Je me sens totalement démuni devant la communication quotidienne par SMS. Non que je méprise le phénomène, au contraire, et j’en fais d’ailleurs un  usage quotidien. C’est la forme qui me gêne, celle que les plus jeunes maîtrisent parfaitement, entre eux, et qui, de fait, exclut toute une partie de la population. Il s’agit d’un savoir-faire (qui résulte, comme les autres, d’un savoir) dont les protagonistes ne mesurent pas les tenants et les aboutissants.

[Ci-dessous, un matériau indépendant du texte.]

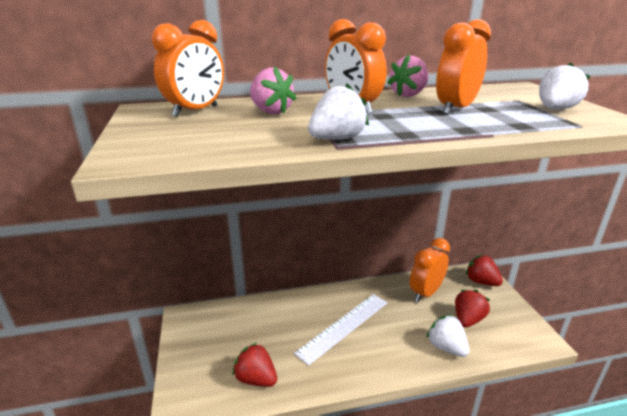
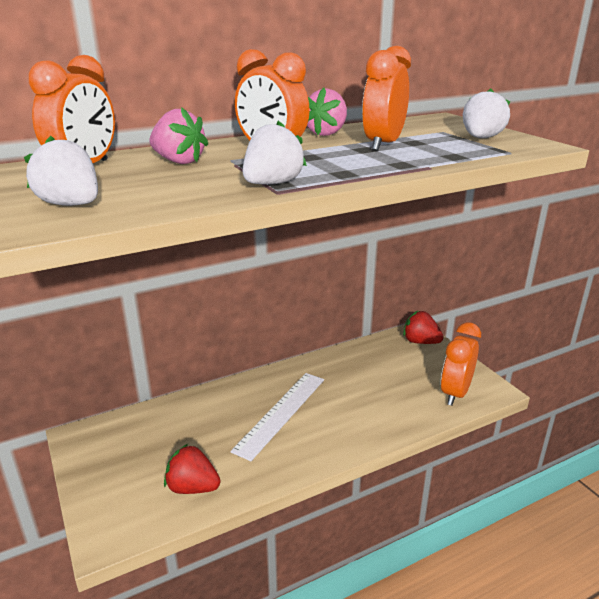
camera: 15 degrees left, 0 degrees up
orange clock [410,238,450,302] -> orange clock moved to [441,322,481,406]
white strawberry [426,315,469,357] -> white strawberry moved to [24,136,98,206]
red strawberry [455,290,490,327] -> none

Je suppose bien qu’on l’acquiert, qu’il n’est nullement interdit, mais je n’accède pas à cet univers partagé.

Liaisons

J’ai déjà consacré plusieurs contributions à ce sujet, je ne l’ai pas oublié. Il faut remarquer d’emblée que, s’agissant d’un phénomène qui, par définition, ne se marque que dans la langue orale, l’écrit semblant l’avoir abandonné depuis des siècles. C’est donc à la radio ou à la télévision qu’il est loisible de repérer les manquements. Il importe enfin de souligner que, dans le courant de la parole, ces erreurs ne se notent pas nécessairement, ou, tout au moins, on a à peine le temps d’y songer sérieusement.